It blows my mind every day, especially in the middle of the night when I am feeding him a bottle and trying desperately to stay awake, how much and how quickly someones life can change and how fast you can love someone you just met, even if he has your finger length toes and his dad's upper lip. In our case, our lives changed very quickly for the better, for weeks ago. Ross and I got to the hospital at 6 am, and had a baby by 8:25. The c-section was a totally crazy experience. I walked myself into the operating room, sat on a table and within seconds of having a giant needle jabbed into my back I lost all feeling from the chest down but was sure that I could definitely move my toes if only I had enough energy and will power. From the needle to the baby, it was sheer minutes and the first thing I said to Ross as he was hovering over my very numb and very drowsy body as Elliott was born was, "oh my goodness, I can breathe!" That feeling was the best thing in the whole world, at the time anyway.

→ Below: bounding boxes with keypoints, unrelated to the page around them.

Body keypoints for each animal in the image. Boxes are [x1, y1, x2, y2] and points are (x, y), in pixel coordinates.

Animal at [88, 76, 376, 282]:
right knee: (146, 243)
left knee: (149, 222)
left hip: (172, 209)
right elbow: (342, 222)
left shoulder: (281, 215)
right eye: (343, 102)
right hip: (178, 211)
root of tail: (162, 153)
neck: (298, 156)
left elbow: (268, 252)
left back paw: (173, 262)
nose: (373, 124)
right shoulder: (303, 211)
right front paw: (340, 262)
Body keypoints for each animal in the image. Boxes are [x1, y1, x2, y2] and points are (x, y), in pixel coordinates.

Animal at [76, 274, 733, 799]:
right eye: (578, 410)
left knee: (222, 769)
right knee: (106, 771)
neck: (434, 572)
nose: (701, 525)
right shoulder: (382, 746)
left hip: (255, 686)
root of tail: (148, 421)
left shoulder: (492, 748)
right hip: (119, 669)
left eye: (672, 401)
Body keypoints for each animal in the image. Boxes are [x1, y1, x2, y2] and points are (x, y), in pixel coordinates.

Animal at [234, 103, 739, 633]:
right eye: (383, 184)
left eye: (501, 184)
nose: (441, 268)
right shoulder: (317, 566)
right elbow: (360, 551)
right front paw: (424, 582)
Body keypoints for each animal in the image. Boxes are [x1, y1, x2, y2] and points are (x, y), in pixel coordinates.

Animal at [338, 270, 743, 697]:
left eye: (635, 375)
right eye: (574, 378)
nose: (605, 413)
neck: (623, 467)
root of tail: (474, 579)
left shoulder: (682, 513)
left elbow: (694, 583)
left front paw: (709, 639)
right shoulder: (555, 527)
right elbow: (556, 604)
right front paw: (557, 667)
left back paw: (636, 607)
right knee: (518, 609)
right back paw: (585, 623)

As I was talking to my mom today about important life decisions like work, the future, and mom guilt, she told me that Elliott has made me tough. Not the whole surgery aspect of his arrival, but the first 10 days of his life. I guess if you can walk out of the hospital and leave your sick little baby there, trusting him to the care of others, and not start bawling until you get in the car, your tough! And, not seeing your own baby in person for almost the entire first day of his life, and not being able to hold him for two days makes you tough. And, only being able to see him twice a day for about 30 minutes a visit because you are following nurses orders makes you tough. I don't know if it's toughness or just some kind of internal drive, but I truly feel for those parents though that have to leave their babies for weeks or months; that must be the most difficult thing in the whole world. I guess that my mom is right though, perhaps after our experience at the hospital, I am invincible! Well, not invincible, but definitely tougher. You have to be tough to be a parent, right?
But, I digress! In just a few minutes on January 23, our lives changed forever, and in such a good way. In one month, Elliott has gained about 3 pounds and I'm sure three inches in length. He is happy, active, content, loves to stare and thinks that he is the strongest baby in the world. He smells good and can shoot a pee stream to challenge any boy scout. He loves music (Guster, Cold Play, and anything else that comes onto shuffle on the iPod...except the Black Eyed Peas...sorry Fergie, Elliot doesn't think your "fergilicious") and has very ticklish toes. Eating is the most important thing in the world to him, but when he decides to snuggle, it nearly melts my heart.
I guess most importantly, Elliot has turned Ross and myself into official grown-ups. Our conversations have shifted from current events, to feeding schedules and from pop-culture to poopy diapers. Everyone who reads the blog has probably noticed a major shift in content. That's because, one, we have had a shift in content in our lives and two, I am home every day without a lot of stuff to look at or people to talk to, though I was lucky enough to see CNN break the Anna Nicole story. That's one for the memory books. Hopefully, once we get more into the swing of parenthood, we'll figure out how to incorporate the world back into our newly created bubble.
Back on that life changing idea...I've been thinking a lot about that lately. Elliott is lucky enough to have 6 living great-grandparents who love him dearly and all four of his grandparents, not counting the oodles of extended family to love him and give him kisses. We are so lucky to have so much family around and for our little boy to grow up with so much love and support. Especially because you never know what will happen to your family or loved ones every day. A cousin of my mom's passed away over the weekend after months of hospitalization, surgeries, and struggle. Her teenage daughters were left with the heart-breaking decision of when to pull the plug and are now left without their mom. I couldn't live without my mom and having to make the decision of when he heads to heaven would be the most difficult decision ever to be made. There weren't many times that I was ever around this cousin of my mom's but the news of her death over the weekend really reminded me of how fragile life is and how in the blink of an eye, we see dramatic and life altering change every single day.
Right now, I'll take my baby that cries in the middle of the night and stares at me all day long. He loves me, I think, and that's just about the best thing in the whole world.